The second essential point behind TeamNET is the concept of shared use of advanced medical facilities. The central pillar of this idea is cancer treatment. Primarily, cancer treatment facilities focus on either heavy-particle therapy or immunotherapy (therapy that uses the body's immune system cells). TeamNET's concept is to combine both of these therapies and provide them cooperatively and efficiently.

Currently, there are three possible methods for treating cancer: taking preventative medicines as part of drug treatment, performing an operation to surgically remove cancer cells, and using radiation to treat cells without surgical removal. Heavy-particle therapy is one form of radiation therapy. In contrast to conventional radiotherapy where epidermal and hypodermal tissues are affected, heavy-particle therapy does not disrupt healthy cells. This is because, up to a certain depth, the heavy-particle beam travels at a fast-enough rate that it transmits little peripheral energy, but rather pinpoints the target only with explosive effect. It is analogous to an invisible knife that cuts away only the infected cells. As a cancer treatment, heavy-particle therapy is comparable to surgical operations, and thus those with authority in the field of surgery have come to support it. This is a truly revolutionary treatment, and thus it is vital to promote the cooperative use of these facilities.

Heavy-particle therapy is not cheap. One treatment for one patient costs approximately 3 million yen (about US$26,500 at an exchange rate of 113 yen to the dollar). However, in surgical cancer treatments, as long as six months to a year of therapy is necessary following an operation. With this in mind, though one treatment of heavy-particle therapy is rather expensive, the outcome of the “surgery” is much easier. Currently, there are quite a few facilities equipped for heavy-particle therapy in Japan, including the National Institute of Radiological Sciences (NIRS), Gunma University, the National Cancer Center and others. TeamNET's plan is to pursue this therapy with the power of the private sector.

TeamNET has begun laying down concrete plans for its operations, and is now in the midst of investigating funding and other tasks. Costs for constructing a heavy-particle therapy-related facility are approximately 15 billion yen (about US$134 million), whereas immunotherapy-related facilities cost approximately 5 or 6 billion yen (about US$44.2 billion or US$53 billion). If the heavy-particle therapy facility has 1000 patients a year, however, the high price tag can be paid off in 10 years. Originally, TeamNET had pushed for building a facility on the artificial island of Odaiba, in Tokyo Bay, but it ran counter to certain land-use conditions. As a result, TeamNET searched for other regions and recently came up with the possibility of Kawasaki City's Tonomachi, located in Kanagawa Prefecture. A movement has since emerged that is lobbying for establishing a facility in this town, which is located along a river near Haneda Airport on the site of an old Isuzu automobile factory. This is tied to the formation of the Kawasaki-Tamagawa Innovation Valley (KTIV).

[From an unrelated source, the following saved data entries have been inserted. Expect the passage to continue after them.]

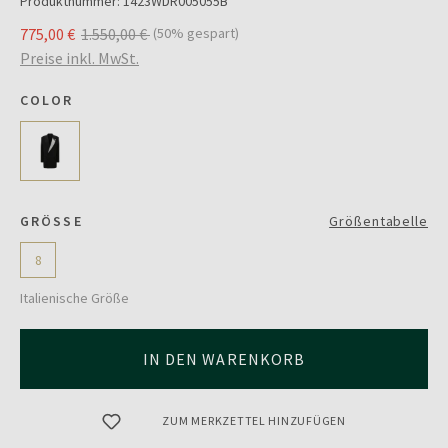
Produktnummer:
1423WDR005055B
775,00 €
1.550,00 €
(50% gespart)
Preise inkl. MwSt.
COLOR
GRÖSSE
Größentabelle
8
Italienische Größe
IN DEN WARENKORB
ZUM MERKZETTEL HINZUFÜGEN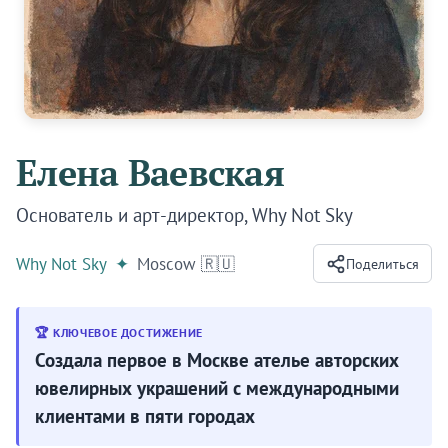
Елена Ваевская
Основатель и арт-директор, Why Not Sky
Why Not Sky
✦
Moscow 🇷🇺
Поделиться
🏆 КЛЮЧЕВОЕ ДОСТИЖЕНИЕ
Создала первое в Москве ателье авторских
ювелирных украшений с международными
клиентами в пяти городах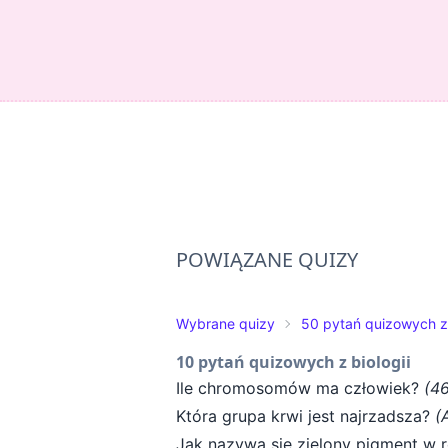
POWIĄZANE QUIZY
Wybrane quizy
50 pytań quizowych z
10 pytań quizowych z biologii
Ile chromosomów ma człowiek?
(46
Która grupa krwi jest najrzadsza?
(
Jak nazywa się zielony pigment w r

The formation of KTIV is meant to curb several current issues in healthcare services. For instance, though NIRS is an extremely high-caliber institution, it is a research facility, and thus it does not provide medical care on Saturdays and Sundays and it is also enormously expensive to run. Such an operation would be impossible for the private sector. Facilities in the private sector must focus firstly on a customer-oriented business model that strives to increase the facility's availability factor, for example by operating from 9 a.m. until late at night.

The technology for heavy-particle therapy originated in Japan, but the U.S. and China have also expressed interest and are pursuing its development. It is possible that such facilities will spring up in various other countries within a few years, and thus it is important for Japan to work quickly to develop leading technologies before this occurs.